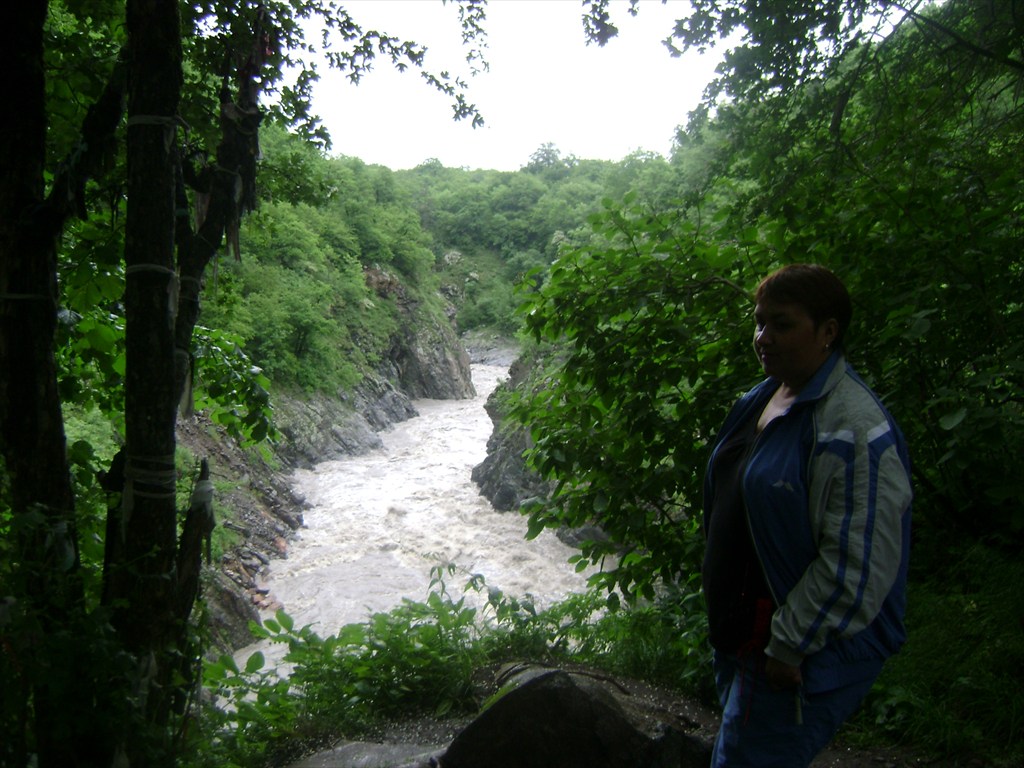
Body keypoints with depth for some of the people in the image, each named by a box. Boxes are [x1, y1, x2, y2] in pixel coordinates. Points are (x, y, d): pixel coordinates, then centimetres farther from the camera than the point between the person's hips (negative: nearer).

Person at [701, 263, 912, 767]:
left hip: (803, 655, -9)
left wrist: (788, 648, -20)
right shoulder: (762, 399, 7)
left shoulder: (854, 428, -22)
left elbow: (857, 563, -25)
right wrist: (724, 622, 18)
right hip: (742, 632, 9)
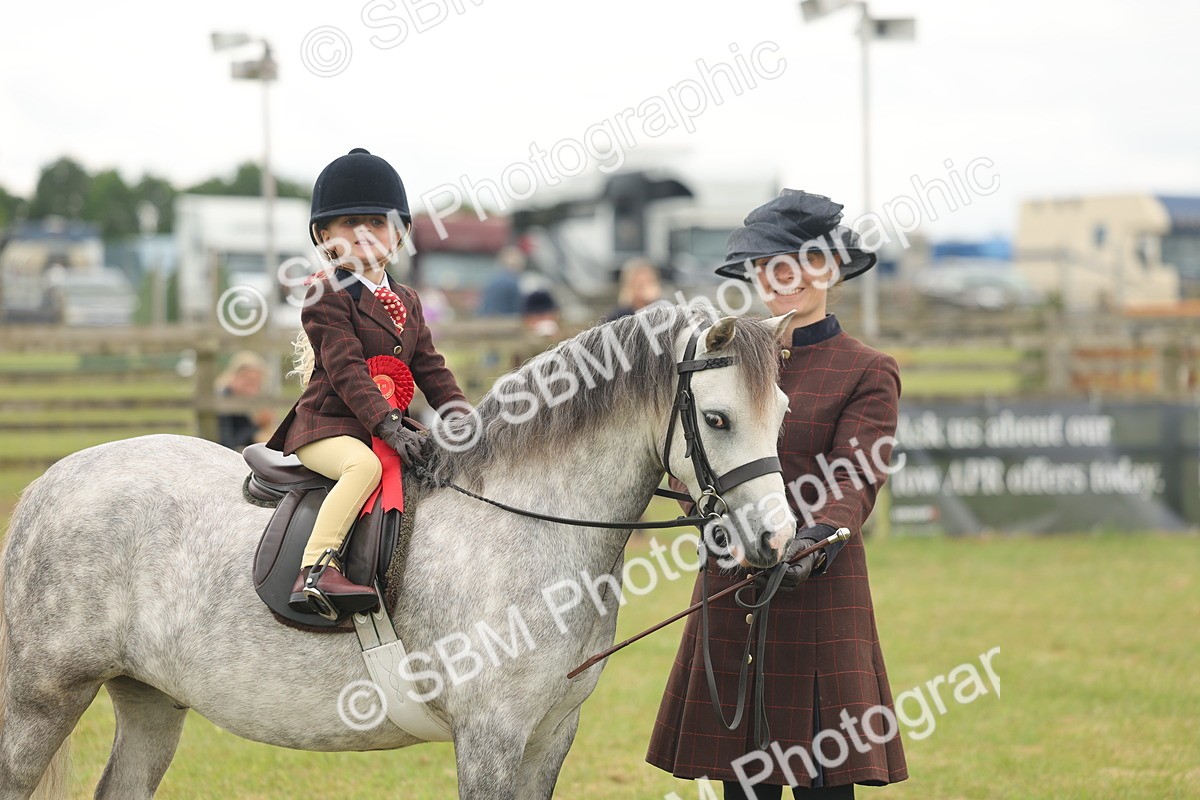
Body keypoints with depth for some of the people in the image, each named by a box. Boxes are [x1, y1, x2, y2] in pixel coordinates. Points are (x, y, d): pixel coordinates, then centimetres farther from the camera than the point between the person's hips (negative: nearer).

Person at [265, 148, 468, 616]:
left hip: (386, 426, 8)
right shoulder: (326, 297, -7)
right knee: (366, 464, -36)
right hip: (326, 428, -8)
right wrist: (388, 425, -28)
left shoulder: (405, 302, 18)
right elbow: (346, 370, -18)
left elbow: (430, 369, 15)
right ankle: (316, 569, -42)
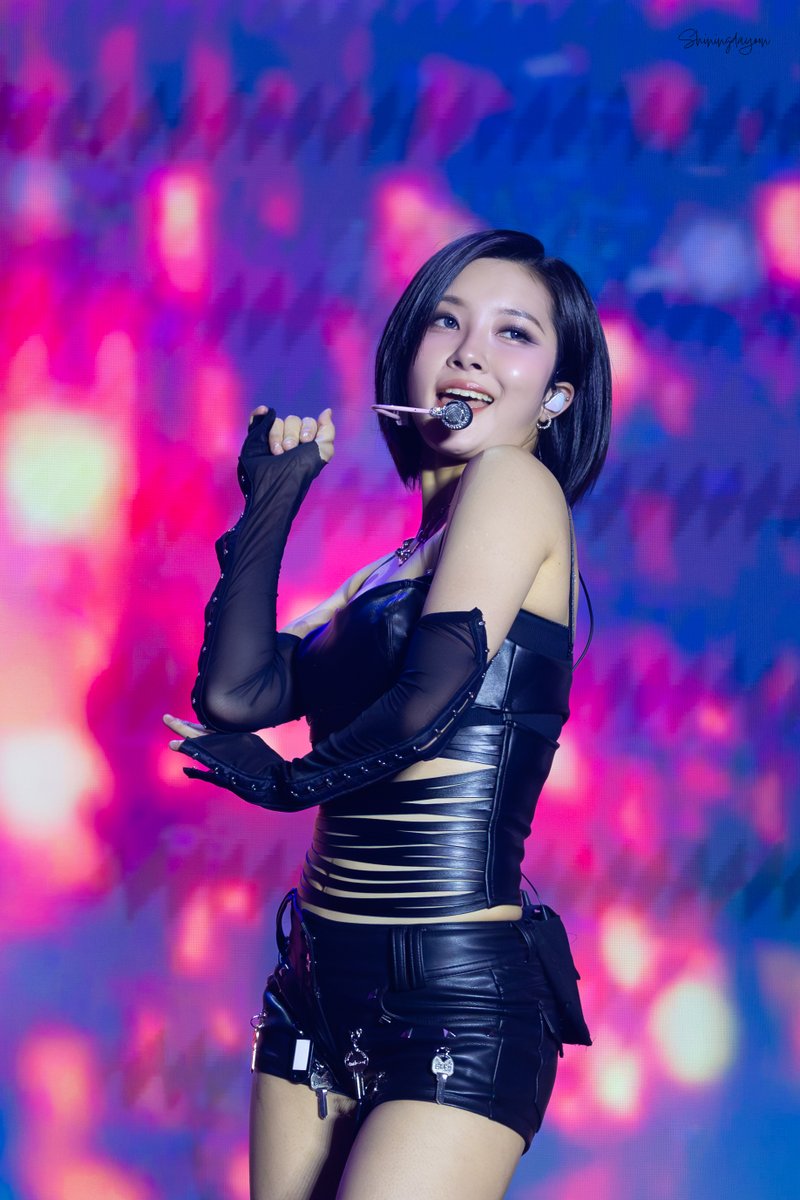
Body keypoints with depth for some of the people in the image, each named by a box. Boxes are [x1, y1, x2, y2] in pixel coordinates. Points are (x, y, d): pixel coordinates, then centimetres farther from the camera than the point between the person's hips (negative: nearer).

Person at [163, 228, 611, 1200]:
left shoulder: (518, 482, -5)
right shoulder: (395, 566, 18)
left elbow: (431, 703, -16)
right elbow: (233, 693, 6)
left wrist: (289, 779, 3)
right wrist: (272, 500, 10)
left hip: (458, 1001, -8)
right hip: (322, 993, 8)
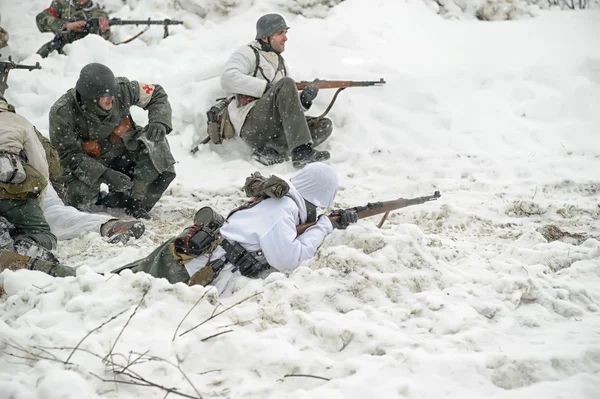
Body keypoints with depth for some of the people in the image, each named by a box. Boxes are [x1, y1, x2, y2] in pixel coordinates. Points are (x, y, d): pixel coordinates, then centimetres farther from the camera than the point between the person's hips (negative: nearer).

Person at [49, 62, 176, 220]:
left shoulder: (123, 89, -21)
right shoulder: (62, 113, -27)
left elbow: (157, 95, -3)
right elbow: (68, 155, -21)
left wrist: (159, 122, -24)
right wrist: (104, 174, -33)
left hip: (123, 152, 3)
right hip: (87, 164, -3)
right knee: (81, 199, -34)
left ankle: (134, 200, -18)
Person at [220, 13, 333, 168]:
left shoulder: (282, 64, 26)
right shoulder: (248, 54, 5)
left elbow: (290, 104, 21)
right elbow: (228, 80, -15)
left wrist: (305, 100, -3)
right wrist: (267, 87, -16)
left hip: (275, 132, 7)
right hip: (251, 125, -7)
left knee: (325, 126, -10)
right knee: (286, 84, -27)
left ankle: (271, 151, -22)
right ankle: (301, 152, -38)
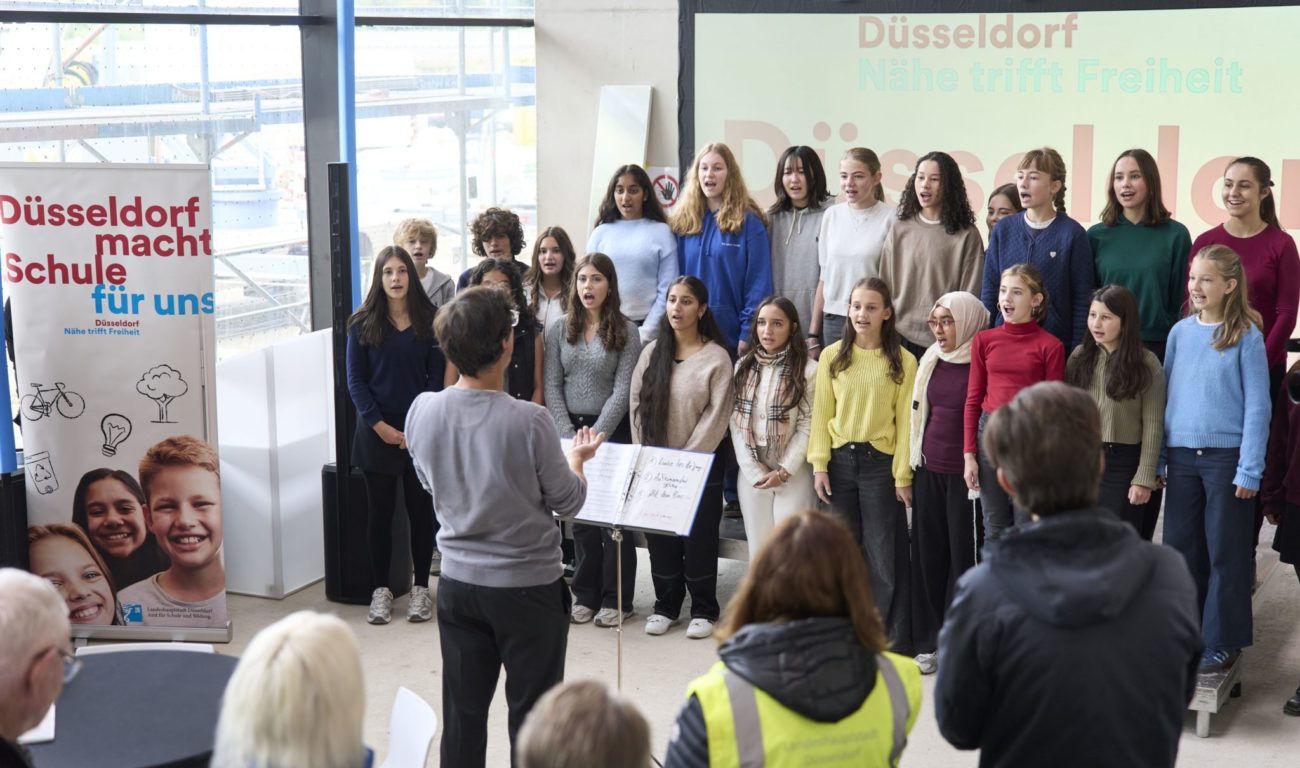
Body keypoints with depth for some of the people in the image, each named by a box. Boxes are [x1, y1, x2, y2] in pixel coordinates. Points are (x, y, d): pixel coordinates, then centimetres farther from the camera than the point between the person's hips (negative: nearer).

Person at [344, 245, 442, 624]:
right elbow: (356, 380, 0)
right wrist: (380, 426, -10)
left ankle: (421, 588, 15)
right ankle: (381, 589, 13)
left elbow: (437, 377, 0)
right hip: (377, 432, 0)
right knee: (379, 511, 5)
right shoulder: (363, 324, 1)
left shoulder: (429, 320, 1)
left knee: (421, 510, 5)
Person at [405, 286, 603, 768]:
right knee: (531, 716, 10)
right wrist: (575, 457, 11)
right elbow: (568, 502, -10)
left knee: (463, 712, 15)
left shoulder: (422, 412, -10)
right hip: (528, 586, -4)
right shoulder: (529, 421, -23)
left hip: (458, 583, 4)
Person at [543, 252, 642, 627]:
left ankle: (615, 599, 7)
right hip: (570, 431, 3)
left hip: (613, 431, -3)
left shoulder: (626, 332, -3)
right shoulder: (558, 331, 6)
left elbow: (622, 391, -8)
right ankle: (585, 594, 16)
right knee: (580, 516, 7)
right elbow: (552, 387, 3)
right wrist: (570, 437, -8)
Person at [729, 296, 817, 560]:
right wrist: (753, 470, -7)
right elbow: (736, 422, 2)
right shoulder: (743, 367, 7)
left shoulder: (808, 370, -7)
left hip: (793, 475, -4)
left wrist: (783, 472, -12)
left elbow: (808, 426, -9)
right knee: (758, 549, 8)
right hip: (751, 473, 4)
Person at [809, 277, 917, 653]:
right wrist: (819, 465, -2)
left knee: (885, 554, 1)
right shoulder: (832, 356, 3)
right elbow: (821, 414, 4)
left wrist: (902, 474, -8)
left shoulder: (903, 361, -3)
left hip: (880, 462, -3)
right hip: (839, 460, 3)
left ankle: (895, 639, 10)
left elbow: (905, 420, -4)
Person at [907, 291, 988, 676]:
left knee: (964, 557, 1)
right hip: (929, 470, 6)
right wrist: (912, 464, 17)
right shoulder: (931, 361, 10)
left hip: (966, 474, -6)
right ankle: (928, 644, 20)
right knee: (927, 555, 10)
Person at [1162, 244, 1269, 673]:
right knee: (1181, 548, 10)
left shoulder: (1246, 336, -5)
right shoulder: (1180, 332, 6)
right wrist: (1158, 459, 8)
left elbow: (1257, 406, -6)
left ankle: (1222, 642, 15)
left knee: (1225, 553, 5)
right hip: (1181, 456, 4)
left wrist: (1249, 470, -10)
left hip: (1226, 456, -4)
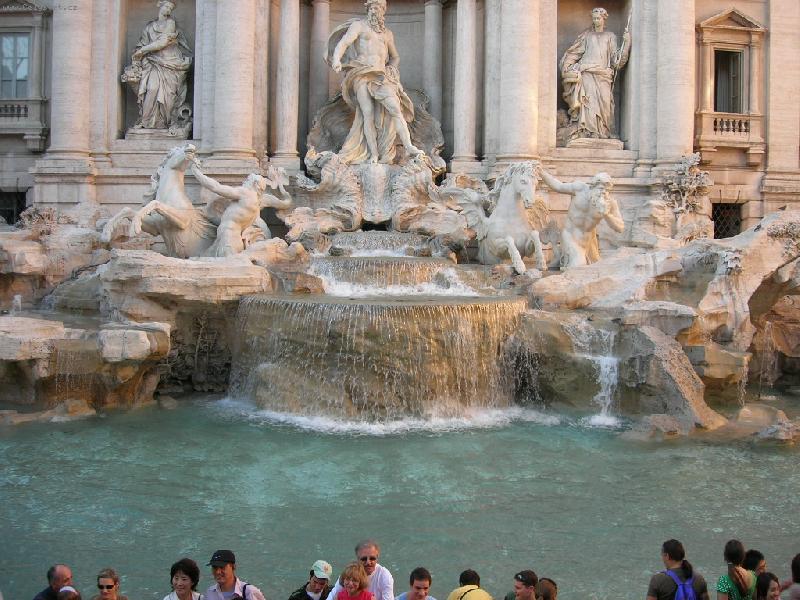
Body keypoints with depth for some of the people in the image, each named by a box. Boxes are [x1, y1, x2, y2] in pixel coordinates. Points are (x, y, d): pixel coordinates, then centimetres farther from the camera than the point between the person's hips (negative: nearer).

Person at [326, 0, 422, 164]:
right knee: (368, 114, -16)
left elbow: (395, 57, 36)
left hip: (381, 77, 3)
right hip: (362, 75, -3)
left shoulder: (387, 34, 25)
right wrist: (336, 59, -25)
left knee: (395, 109, -19)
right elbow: (343, 43, -4)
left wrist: (391, 69, 13)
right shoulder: (359, 25, 11)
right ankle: (373, 155, -17)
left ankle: (409, 147, -29)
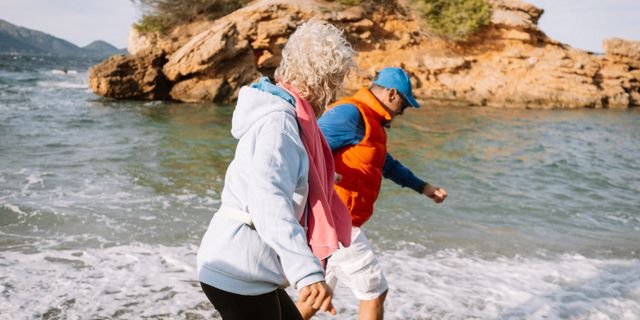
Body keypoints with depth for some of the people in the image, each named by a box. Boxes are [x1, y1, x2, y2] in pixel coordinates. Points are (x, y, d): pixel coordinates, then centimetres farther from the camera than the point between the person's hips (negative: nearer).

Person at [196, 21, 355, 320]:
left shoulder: (283, 112, 10)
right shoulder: (278, 121, -21)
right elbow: (270, 205, -36)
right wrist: (309, 273, -46)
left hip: (245, 270, 10)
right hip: (238, 276, -10)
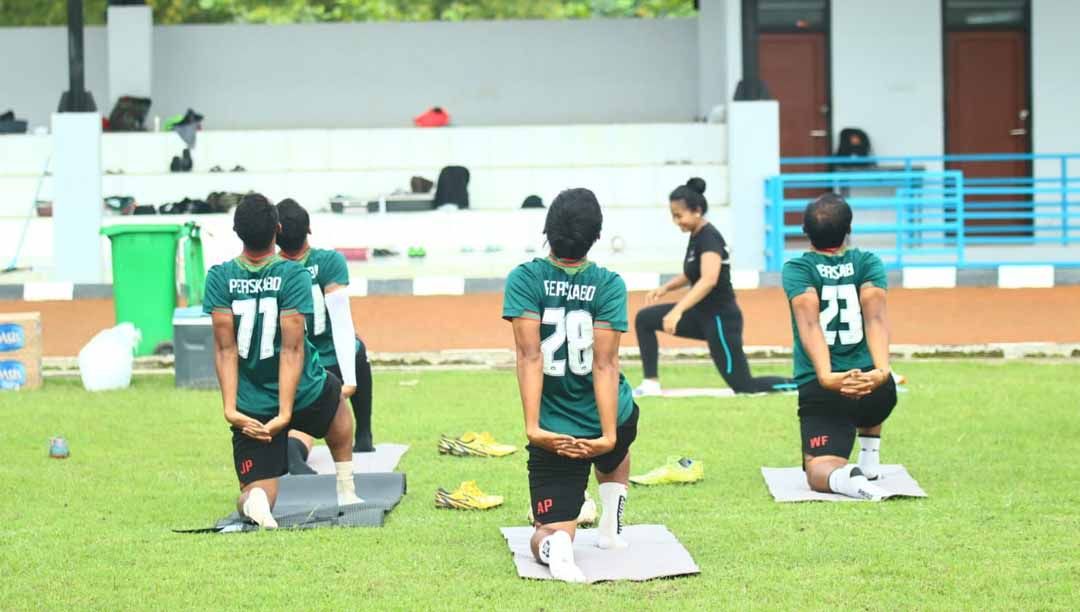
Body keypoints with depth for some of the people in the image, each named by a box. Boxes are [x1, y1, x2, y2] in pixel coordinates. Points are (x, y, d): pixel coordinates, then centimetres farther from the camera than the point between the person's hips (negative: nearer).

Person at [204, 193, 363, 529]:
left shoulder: (219, 277, -8)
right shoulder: (293, 275, -14)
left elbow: (225, 348, -12)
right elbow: (292, 348, -19)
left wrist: (230, 408, -14)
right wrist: (285, 413, -21)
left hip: (252, 409, 0)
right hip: (305, 398, 0)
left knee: (257, 487, 7)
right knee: (335, 395, 36)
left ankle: (254, 500, -31)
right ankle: (345, 492, 35)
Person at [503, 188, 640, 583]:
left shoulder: (525, 279, -9)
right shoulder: (609, 285, -8)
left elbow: (530, 356, -19)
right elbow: (606, 363, -17)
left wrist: (533, 428, -24)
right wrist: (608, 437, -22)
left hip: (555, 432, -2)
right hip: (611, 419, 2)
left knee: (550, 532, 4)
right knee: (617, 455, 40)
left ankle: (555, 546, -30)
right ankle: (611, 531, 29)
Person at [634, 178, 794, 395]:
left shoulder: (709, 237, -20)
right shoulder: (696, 235, 8)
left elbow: (709, 279, -35)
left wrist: (677, 311, -43)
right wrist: (665, 288, 6)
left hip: (721, 319, -9)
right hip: (701, 315, 9)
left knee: (744, 386, -6)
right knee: (644, 319, 2)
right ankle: (651, 383, 2)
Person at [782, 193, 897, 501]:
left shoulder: (797, 269, 0)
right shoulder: (868, 263, 4)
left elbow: (809, 324, -18)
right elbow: (875, 317, -14)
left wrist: (826, 376, -32)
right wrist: (881, 371, -29)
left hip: (820, 391, -3)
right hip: (877, 392, 3)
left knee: (819, 468, -4)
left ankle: (842, 476, -36)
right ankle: (869, 461, 26)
--- --- ---
* How to complete this task:
Convert the stretch of the material from the line containing "left hip: (555, 432, -2)" through the end into a Markdown table with the columns Row and Line, numbering each line in order and skipping any blank lines.

* Solution:
| Row | Line |
|---|---|
| 1 | left hip: (555, 432, -2) |
| 2 | right hip: (611, 419, 2) |
| 3 | left knee: (550, 532, 4) |
| 4 | right knee: (617, 455, 40) |
| 5 | left ankle: (555, 546, -30) |
| 6 | right ankle: (611, 531, 29) |
| 7 | Person at [634, 178, 794, 395]: |
| 8 | left shoulder: (709, 237, -20) |
| 9 | right shoulder: (696, 235, 8) |
| 10 | left elbow: (709, 279, -35) |
| 11 | left wrist: (677, 311, -43) |
| 12 | right wrist: (665, 288, 6) |
| 13 | left hip: (721, 319, -9) |
| 14 | right hip: (701, 315, 9) |
| 15 | left knee: (744, 386, -6) |
| 16 | right knee: (644, 319, 2) |
| 17 | right ankle: (651, 383, 2) |
| 18 | Person at [782, 193, 897, 501]: |
| 19 | left shoulder: (797, 269, 0) |
| 20 | right shoulder: (868, 263, 4) |
| 21 | left elbow: (809, 324, -18) |
| 22 | right elbow: (875, 317, -14) |
| 23 | left wrist: (826, 376, -32) |
| 24 | right wrist: (881, 371, -29) |
| 25 | left hip: (820, 391, -3) |
| 26 | right hip: (877, 392, 3) |
| 27 | left knee: (819, 468, -4) |
| 28 | left ankle: (842, 476, -36) |
| 29 | right ankle: (869, 461, 26) |